Les conditions de travail deviennent, au tout début des années 1970, une préoccupation marquée dans des entreprises, aussi bien pour les médecins du travail que pour les syndicalistes. La terminologie "amélioration des conditions de travail" est au centre des débats sur la pénibilité et ses conséquences en termes d'usure physique. Ainsi, en 1972, une table ronde intitulée "Les conditions de travail dans la production de masse" est organisée par le directeur du laboratoire d'ergonomie du Conservatoire national des arts et métiers, Alain Wisner, avec des syndicalistes CGT et CFDT, des ingénieurs, des administratifs, des patrons et des responsables de grands services publics. A partir de cette date, les rendez-vous avec les représentants syndicaux auront lieu essentiellement au sein des entreprises, les militants étant de plus en plus demandeurs d'une sensibilisation à l'ergonomie et d'interventions sur les conditions de travail.
Effets de la crise
L'essor de l'informatique et des nouvelles technologies de la communication, à la fin des années 1970, induit pour l'ergonomie de nouvelles problématiques, liées à la fois aux astreintes propres au travail sur écran et à l'optimisation des matériels et des interfaces homme-machine (IHM). L'ergonomie de celles-ci deviendra un champ essentiel des interventions, qui répondront également à des demandes relatives aux troubles musculo-squelettiques, aux risques psychosociaux ou à la pénibilité. Si la méthodologie expérimentale reste la référence principale des chercheurs, les méthodes d'analyse sur le terrain se sont grandement élargies. De nouvelles techniques d'observation et d'analyse des verbalisations d'opérateurs sont mises au point. Les ergonomes praticiens sont désormais beaucoup plus nombreux que les chercheurs. Ainsi, en 1984, le président de la Self est pour la première fois un praticien, alors que le poste était jusqu'à présent occupé par des universitaires. Tout en restant une spécialité de recherche et de formation dans le cadre des universités, l'ergonomie est devenue une profession.

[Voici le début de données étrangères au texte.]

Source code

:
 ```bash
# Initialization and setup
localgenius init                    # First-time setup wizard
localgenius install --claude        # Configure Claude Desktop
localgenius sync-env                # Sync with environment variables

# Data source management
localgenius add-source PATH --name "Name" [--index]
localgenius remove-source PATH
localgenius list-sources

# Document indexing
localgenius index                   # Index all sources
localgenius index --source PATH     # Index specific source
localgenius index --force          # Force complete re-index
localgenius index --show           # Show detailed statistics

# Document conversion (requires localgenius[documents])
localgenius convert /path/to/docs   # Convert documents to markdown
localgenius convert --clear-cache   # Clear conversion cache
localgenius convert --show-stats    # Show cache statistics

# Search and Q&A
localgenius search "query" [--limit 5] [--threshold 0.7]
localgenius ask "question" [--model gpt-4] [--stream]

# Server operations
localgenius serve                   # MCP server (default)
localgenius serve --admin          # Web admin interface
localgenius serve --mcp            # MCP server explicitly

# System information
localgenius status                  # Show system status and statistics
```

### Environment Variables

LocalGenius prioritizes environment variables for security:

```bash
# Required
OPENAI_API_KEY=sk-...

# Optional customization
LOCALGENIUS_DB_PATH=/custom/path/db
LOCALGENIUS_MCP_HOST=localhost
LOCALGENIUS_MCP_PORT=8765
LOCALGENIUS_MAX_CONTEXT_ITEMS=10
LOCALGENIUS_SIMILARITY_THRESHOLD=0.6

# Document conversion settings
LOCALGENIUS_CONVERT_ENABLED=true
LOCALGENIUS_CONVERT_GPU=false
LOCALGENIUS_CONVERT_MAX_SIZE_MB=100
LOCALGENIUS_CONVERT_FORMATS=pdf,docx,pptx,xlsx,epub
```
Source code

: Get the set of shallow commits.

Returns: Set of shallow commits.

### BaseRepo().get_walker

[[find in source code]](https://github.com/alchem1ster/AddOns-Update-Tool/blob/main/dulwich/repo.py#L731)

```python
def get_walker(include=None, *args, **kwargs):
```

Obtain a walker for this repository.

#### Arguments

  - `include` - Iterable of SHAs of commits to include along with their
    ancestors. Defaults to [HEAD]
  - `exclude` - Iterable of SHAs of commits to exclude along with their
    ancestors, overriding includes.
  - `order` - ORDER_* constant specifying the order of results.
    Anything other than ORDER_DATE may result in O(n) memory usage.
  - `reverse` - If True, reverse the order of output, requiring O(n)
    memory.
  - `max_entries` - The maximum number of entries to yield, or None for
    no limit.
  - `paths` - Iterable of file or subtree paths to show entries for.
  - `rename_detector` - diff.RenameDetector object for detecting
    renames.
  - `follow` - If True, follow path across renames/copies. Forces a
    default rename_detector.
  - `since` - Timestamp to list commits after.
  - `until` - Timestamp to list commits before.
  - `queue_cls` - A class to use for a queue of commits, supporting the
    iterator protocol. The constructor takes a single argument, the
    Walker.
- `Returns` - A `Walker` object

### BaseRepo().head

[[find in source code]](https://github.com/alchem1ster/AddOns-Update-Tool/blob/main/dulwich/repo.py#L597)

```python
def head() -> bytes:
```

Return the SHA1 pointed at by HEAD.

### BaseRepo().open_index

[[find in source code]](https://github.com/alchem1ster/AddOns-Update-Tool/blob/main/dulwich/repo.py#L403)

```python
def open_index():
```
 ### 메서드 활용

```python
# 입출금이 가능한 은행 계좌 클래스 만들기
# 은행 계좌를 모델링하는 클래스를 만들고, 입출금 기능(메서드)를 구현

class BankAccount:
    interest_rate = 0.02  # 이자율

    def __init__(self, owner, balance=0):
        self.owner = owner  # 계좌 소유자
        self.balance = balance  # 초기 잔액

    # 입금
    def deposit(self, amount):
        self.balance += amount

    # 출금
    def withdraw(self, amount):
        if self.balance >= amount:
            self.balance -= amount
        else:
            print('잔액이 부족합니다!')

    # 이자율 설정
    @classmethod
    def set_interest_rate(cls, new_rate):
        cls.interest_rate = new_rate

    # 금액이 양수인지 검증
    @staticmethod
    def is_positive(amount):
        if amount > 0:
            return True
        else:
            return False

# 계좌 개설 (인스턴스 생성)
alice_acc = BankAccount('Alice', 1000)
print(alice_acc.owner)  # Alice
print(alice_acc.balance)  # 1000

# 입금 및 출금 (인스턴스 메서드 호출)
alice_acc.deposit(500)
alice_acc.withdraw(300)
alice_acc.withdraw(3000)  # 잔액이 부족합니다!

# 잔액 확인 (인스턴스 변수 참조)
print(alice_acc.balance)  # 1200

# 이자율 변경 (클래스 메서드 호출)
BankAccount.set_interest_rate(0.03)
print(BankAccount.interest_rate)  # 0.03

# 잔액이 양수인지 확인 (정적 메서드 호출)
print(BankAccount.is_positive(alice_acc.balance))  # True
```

La dernière décennie est, quant à elle, fortement marquée par la crise économique, qui perdure et s'aggrave. On ne parle que de fermetures d'entreprises, de chômage, d'intensification des tâches, de stress, d'affections psychopathologiques diverses, de suicides sur les lieux de travail... Les astreintes psychiques sont d'ailleurs devenues un thème grand public. Ce contexte sombre freine notablement les interventions ergonomiques correctives et préventives, dans la mesure où le maintien des emplois, devenu la préoccupation majeure des salariés et des syndicats, l'emporte sur les besoins d'amélioration des conditions de travail, pourtant davantage dégradées en de nombreux secteurs.
Dans une société productiviste, l'ergonomie sait arbitrer entre les enjeux de santé et ceux de productivité. Dans une société postproductiviste, cependant, quels indices conviendrait-il de prendre en compte si l'arbitrage devait être fait entre l'épanouissement personnel et le développement durable ? Le moment ne serait-il pas venu de réintroduire plus nettement l'homme, en tant qu'individu global, dans l'organisation du processus de travail, et ce en conjonction avec la vie extraprofessionnelle ?
Ergonomie. Travail, conception, santé. Cinquantenaire de la Société d'ergonomie de langue française, 1963-2013, coordonné par Annie Drouin, Octarès Editions, coll. Le travail en débats, 2013.